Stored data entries
────────────────

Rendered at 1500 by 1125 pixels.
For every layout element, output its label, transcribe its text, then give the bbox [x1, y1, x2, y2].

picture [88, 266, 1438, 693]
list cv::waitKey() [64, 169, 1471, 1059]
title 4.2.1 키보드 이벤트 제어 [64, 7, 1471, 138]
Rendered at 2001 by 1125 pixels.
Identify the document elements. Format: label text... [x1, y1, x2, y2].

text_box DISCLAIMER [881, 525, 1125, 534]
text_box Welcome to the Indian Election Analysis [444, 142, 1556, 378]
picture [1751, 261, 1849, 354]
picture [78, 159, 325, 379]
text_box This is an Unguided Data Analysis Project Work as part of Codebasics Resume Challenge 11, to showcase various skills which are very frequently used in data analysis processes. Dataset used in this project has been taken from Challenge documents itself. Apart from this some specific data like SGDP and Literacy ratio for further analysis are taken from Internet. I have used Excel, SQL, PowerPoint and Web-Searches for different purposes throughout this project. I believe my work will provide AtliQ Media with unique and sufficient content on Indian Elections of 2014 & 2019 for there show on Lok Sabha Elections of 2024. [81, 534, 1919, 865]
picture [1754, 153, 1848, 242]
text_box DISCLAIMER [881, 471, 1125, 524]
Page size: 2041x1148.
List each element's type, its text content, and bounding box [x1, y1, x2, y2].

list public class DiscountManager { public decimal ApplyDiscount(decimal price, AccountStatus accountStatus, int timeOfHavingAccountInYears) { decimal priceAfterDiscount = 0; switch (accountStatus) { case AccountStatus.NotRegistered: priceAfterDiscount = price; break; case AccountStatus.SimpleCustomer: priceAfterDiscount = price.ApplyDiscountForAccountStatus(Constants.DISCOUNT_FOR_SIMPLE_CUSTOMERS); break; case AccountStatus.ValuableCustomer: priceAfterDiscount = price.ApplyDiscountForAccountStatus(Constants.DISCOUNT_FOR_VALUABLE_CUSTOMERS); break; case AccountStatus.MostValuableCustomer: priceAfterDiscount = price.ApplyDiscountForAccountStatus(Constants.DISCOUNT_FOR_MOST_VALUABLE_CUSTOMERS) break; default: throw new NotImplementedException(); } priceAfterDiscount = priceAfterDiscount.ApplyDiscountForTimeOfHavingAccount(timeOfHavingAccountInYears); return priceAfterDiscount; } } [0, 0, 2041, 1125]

────────────────

# ACTION ITEM
The required result is an identical copy of the records above.

# WRITTEN ANSWER
Rendered at 1500 by 1125 pixels.
For every layout element, output its label, transcribe its text, then give the bbox [x1, y1, x2, y2].

picture [88, 266, 1438, 693]
list cv::waitKey() [64, 169, 1471, 1059]
title 4.2.1 키보드 이벤트 제어 [64, 7, 1471, 138]
Rendered at 2001 by 1125 pixels.
Identify the document elements. Format: label text... [x1, y1, x2, y2].

text_box DISCLAIMER [881, 525, 1125, 534]
text_box Welcome to the Indian Election Analysis [444, 142, 1556, 378]
picture [1751, 261, 1849, 354]
picture [78, 159, 325, 379]
text_box This is an Unguided Data Analysis Project Work as part of Codebasics Resume Challenge 11, to showcase various skills which are very frequently used in data analysis processes. Dataset used in this project has been taken from Challenge documents itself. Apart from this some specific data like SGDP and Literacy ratio for further analysis are taken from Internet. I have used Excel, SQL, PowerPoint and Web-Searches for different purposes throughout this project. I believe my work will provide AtliQ Media with unique and sufficient content on Indian Elections of 2014 & 2019 for there show on Lok Sabha Elections of 2024. [81, 534, 1919, 865]
picture [1754, 153, 1848, 242]
text_box DISCLAIMER [881, 471, 1125, 524]
Page size: 2041x1148.
List each element's type, its text content, and bounding box [x1, y1, x2, y2].

list public class DiscountManager { public decimal ApplyDiscount(decimal price, AccountStatus accountStatus, int timeOfHavingAccountInYears) { decimal priceAfterDiscount = 0; switch (accountStatus) { case AccountStatus.NotRegistered: priceAfterDiscount = price; break; case AccountStatus.SimpleCustomer: priceAfterDiscount = price.ApplyDiscountForAccountStatus(Constants.DISCOUNT_FOR_SIMPLE_CUSTOMERS); break; case AccountStatus.ValuableCustomer: priceAfterDiscount = price.ApplyDiscountForAccountStatus(Constants.DISCOUNT_FOR_VALUABLE_CUSTOMERS); break; case AccountStatus.MostValuableCustomer: priceAfterDiscount = price.ApplyDiscountForAccountStatus(Constants.DISCOUNT_FOR_MOST_VALUABLE_CUSTOMERS) break; default: throw new NotImplementedException(); } priceAfterDiscount = priceAfterDiscount.ApplyDiscountForTimeOfHavingAccount(timeOfHavingAccountInYears); return priceAfterDiscount; } } [0, 0, 2041, 1125]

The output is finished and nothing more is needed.